Other Texts: Much of the material in the course is covered, at
a slightly more advanced level, in the text ``The Elements of
Statistical Learning: Data Mining, Inference, and Prediction,
by T. Hastie, R. Tibshirani, and J. Friedman'', which is
publicly available online. Other books that may be useful are
``Topics in Finite and Discrete Mathematics'' by Sheldon Ross,
which contains the probability background for the course, and
``Discrete Mathematics'' by Kenneth Rosen, which contains
background material on logic and basic mathematical reasoning.
Grading: There will be a midterm
examination, and a comprehensive final examination. In
addition there will be regular homework assignments, and
several computer assignments using the R programming
language. The final course grade is based on a weighted
sum of Assignment, Midterm and Final scores (not alphabetic
grades) using the following weights.
|Homework and Computer
|Final and Final
Policy for Homework and
Computer Assignments: Homework and computer
assignments will be posted on the course web page, and in
most cases will be due once a week. Assignments will be
collected at the beginning
of class on the day that they are due, so please be
prepared to turn in your homework at that time.
Each assignment will be graded: late/missed assignments
will receive a grade of zero. In computing a
student's overall score for the course, their two lowest
assignment scores will be dropped. This latter provision
is meant to cover exceptional situations in which a
student is unable to turn in an assignment due to
circumstances beyond his/her control. Under ordinary
circumstances, students are expected to turn in every
homework and computer assignment.

• [USING THE INFORMATION]:
- A) List the titles of all the books the course syllabus mentions.
- B) Reproduce word for word the stretch of the course syllabus from "Each assignment will" through "and computer assignment.".
The material after this has no part in the work here.

• [DATASET ENTRIES]:
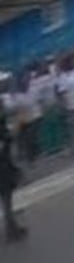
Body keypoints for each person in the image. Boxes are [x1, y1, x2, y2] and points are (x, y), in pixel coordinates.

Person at [0, 99, 26, 242]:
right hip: (3, 166)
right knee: (6, 199)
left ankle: (12, 227)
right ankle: (11, 230)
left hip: (5, 163)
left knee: (6, 200)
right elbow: (6, 141)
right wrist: (17, 125)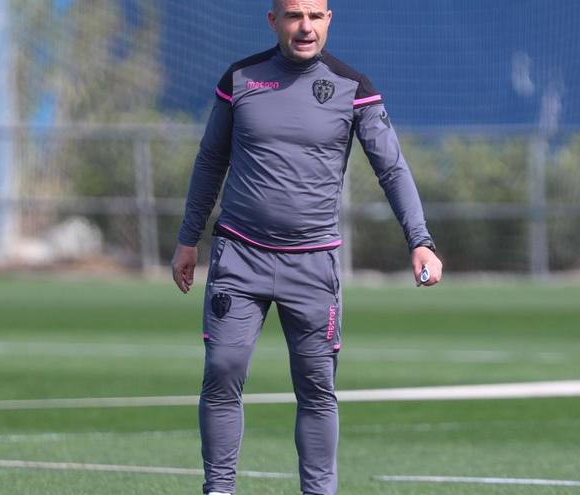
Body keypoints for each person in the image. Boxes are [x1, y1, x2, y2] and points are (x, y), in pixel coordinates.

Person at [171, 1, 443, 494]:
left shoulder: (352, 86)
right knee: (222, 371)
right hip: (239, 255)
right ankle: (218, 490)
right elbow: (210, 161)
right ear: (273, 20)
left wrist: (419, 241)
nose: (305, 27)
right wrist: (188, 239)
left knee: (317, 389)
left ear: (329, 19)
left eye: (315, 16)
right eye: (294, 15)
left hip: (314, 264)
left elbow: (392, 169)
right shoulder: (240, 78)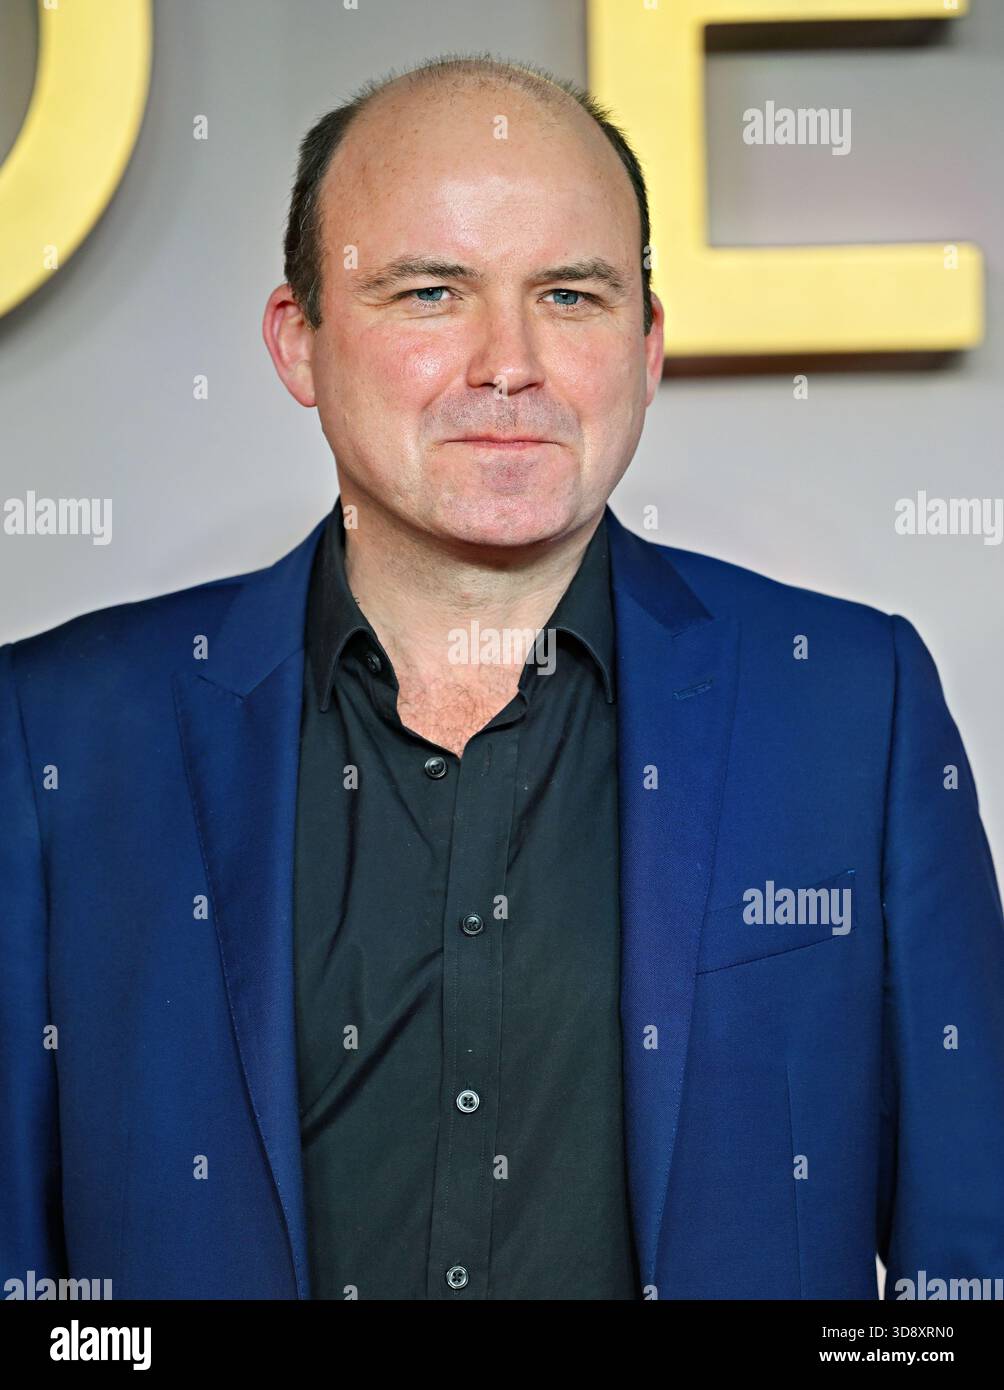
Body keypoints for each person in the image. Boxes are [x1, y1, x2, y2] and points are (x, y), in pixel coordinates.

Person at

• [SET OF ANSWERS]:
- A)
- The Elements of Statistical Learning: Data Mining, Inference, and Prediction
- Topics in Finite and Discrete Mathematics
- Discrete Mathematics

- B)
Each assignment will be graded: late/missed assignments
will receive a grade of zero. In computing a
student's overall score for the course, their two lowest
assignment scores will be dropped. This latter provision
is meant to cover exceptional situations in which a
student is unable to turn in an assignment due to
circumstances beyond his/her control. Under ordinary
circumstances, students are expected to turn in every
homework and computer assignment.